(DATASET ENTRIES):
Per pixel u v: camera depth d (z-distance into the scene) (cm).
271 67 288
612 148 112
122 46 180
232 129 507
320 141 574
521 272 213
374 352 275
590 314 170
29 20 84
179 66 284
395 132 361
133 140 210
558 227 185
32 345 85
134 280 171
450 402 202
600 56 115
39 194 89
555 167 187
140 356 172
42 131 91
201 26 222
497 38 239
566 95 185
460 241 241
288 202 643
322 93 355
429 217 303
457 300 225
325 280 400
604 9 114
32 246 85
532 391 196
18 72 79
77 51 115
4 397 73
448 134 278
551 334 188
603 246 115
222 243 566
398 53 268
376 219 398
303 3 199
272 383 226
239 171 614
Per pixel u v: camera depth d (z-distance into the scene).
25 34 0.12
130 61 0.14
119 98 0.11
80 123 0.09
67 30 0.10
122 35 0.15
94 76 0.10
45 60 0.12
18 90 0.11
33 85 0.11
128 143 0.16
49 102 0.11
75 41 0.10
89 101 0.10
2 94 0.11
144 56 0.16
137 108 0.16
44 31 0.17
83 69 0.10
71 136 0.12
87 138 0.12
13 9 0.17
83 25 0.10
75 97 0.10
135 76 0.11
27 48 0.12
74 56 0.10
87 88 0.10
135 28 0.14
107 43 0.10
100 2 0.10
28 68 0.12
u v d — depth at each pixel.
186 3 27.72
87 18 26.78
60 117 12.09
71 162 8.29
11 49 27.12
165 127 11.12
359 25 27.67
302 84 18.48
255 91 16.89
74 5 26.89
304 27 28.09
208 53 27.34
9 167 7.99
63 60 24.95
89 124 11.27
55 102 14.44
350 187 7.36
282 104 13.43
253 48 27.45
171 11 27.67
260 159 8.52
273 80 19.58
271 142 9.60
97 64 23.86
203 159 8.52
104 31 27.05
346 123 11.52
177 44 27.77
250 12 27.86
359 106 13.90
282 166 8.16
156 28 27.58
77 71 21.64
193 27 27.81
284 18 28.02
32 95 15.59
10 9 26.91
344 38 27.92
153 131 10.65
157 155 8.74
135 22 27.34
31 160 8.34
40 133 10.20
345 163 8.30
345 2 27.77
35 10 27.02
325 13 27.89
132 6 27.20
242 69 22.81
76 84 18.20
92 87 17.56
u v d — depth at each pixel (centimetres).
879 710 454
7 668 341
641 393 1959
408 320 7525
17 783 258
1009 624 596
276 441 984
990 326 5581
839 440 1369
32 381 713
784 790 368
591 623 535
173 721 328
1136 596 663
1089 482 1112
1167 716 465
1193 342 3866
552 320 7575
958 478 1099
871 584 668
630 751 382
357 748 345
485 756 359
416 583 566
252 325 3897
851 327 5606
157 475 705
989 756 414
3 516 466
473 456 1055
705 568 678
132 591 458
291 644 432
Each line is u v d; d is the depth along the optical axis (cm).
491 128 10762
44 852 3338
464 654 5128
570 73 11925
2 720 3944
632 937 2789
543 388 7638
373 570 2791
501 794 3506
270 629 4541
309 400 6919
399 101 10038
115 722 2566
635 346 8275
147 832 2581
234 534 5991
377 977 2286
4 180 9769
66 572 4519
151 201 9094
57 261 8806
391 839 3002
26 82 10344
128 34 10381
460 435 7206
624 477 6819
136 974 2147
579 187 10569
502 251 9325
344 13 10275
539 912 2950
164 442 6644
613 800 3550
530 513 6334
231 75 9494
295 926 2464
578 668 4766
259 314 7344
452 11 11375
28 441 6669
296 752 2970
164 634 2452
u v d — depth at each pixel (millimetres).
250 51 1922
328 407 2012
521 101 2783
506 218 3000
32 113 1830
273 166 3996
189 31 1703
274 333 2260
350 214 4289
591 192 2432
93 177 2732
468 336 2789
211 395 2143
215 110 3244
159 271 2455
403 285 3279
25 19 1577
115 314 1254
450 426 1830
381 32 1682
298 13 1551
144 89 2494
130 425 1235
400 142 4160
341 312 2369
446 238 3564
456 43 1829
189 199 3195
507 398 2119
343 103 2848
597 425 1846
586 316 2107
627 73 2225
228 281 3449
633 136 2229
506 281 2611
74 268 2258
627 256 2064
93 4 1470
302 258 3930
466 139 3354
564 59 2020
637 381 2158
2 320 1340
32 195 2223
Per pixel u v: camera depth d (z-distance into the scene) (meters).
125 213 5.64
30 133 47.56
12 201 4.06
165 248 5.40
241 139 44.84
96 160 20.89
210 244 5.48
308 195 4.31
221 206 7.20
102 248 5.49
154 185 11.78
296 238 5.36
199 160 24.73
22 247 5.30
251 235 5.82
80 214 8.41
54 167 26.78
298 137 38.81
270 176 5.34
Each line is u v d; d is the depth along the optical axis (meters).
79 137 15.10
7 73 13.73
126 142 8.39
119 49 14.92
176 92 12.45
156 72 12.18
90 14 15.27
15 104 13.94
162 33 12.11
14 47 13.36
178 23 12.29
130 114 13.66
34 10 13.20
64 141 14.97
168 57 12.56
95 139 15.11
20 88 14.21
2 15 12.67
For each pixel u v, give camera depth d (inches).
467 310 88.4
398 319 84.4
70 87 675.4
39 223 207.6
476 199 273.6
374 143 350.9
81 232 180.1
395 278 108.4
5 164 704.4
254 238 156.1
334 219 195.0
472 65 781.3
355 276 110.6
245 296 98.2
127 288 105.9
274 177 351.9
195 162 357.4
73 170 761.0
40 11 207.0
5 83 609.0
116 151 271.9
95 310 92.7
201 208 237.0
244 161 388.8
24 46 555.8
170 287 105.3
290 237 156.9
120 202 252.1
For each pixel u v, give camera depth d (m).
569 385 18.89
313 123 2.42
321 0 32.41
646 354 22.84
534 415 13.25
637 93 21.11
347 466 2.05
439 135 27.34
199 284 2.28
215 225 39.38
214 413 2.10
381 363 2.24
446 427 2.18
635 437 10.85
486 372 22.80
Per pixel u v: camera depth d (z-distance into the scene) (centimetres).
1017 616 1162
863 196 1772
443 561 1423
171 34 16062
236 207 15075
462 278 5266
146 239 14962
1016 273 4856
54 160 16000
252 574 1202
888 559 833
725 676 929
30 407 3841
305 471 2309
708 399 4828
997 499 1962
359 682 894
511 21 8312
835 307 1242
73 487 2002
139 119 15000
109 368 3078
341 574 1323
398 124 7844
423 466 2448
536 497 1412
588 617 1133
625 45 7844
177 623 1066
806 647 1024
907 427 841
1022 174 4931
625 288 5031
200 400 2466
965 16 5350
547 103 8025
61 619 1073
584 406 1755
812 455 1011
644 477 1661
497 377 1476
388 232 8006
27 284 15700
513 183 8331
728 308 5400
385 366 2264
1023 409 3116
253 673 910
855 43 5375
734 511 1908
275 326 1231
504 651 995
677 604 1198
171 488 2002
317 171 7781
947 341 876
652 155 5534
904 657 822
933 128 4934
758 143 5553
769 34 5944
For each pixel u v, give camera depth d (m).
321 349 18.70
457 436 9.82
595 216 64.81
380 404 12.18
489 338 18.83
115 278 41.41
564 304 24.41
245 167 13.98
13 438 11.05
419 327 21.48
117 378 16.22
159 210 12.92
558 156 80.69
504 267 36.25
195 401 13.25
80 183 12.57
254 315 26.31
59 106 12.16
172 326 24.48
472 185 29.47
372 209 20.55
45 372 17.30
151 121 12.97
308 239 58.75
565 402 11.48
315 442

(GOAL OF THE EXERCISE): Retype only the lines above between the line with "635 346 8275" and the line with "241 139 44.84", counting those two lines as well, and keep every character as it is.

(TASK RESPONSE):
635 346 8275
147 832 2581
234 534 5991
377 977 2286
4 180 9769
66 572 4519
151 201 9094
57 261 8806
391 839 3002
26 82 10344
128 34 10381
460 435 7206
624 477 6819
136 974 2147
579 187 10569
502 251 9325
344 13 10275
539 912 2950
164 442 6644
613 800 3550
530 513 6334
231 75 9494
295 926 2464
578 668 4766
259 314 7344
452 11 11375
28 441 6669
296 752 2970
164 634 2452
u v d — depth at each pixel (millimetres).
250 51 1922
328 407 2012
521 101 2783
506 218 3000
32 113 1830
273 166 3996
189 31 1703
274 333 2260
350 214 4289
591 192 2432
93 177 2732
468 336 2789
211 395 2143
215 110 3244
159 271 2455
403 285 3279
25 19 1577
115 314 1254
450 426 1830
381 32 1682
298 13 1551
144 89 2494
130 425 1235
400 142 4160
341 312 2369
446 238 3564
456 43 1829
189 199 3195
507 398 2119
343 103 2848
597 425 1846
586 316 2107
627 73 2225
228 281 3449
633 136 2229
506 281 2611
74 268 2258
627 256 2064
93 4 1470
302 258 3930
466 139 3354
564 59 2020
637 381 2158
2 320 1340
32 195 2223
Per pixel u v: camera depth d (z-distance into the scene) (meters).
125 213 5.64
30 133 47.56
12 201 4.06
165 248 5.40
241 139 44.84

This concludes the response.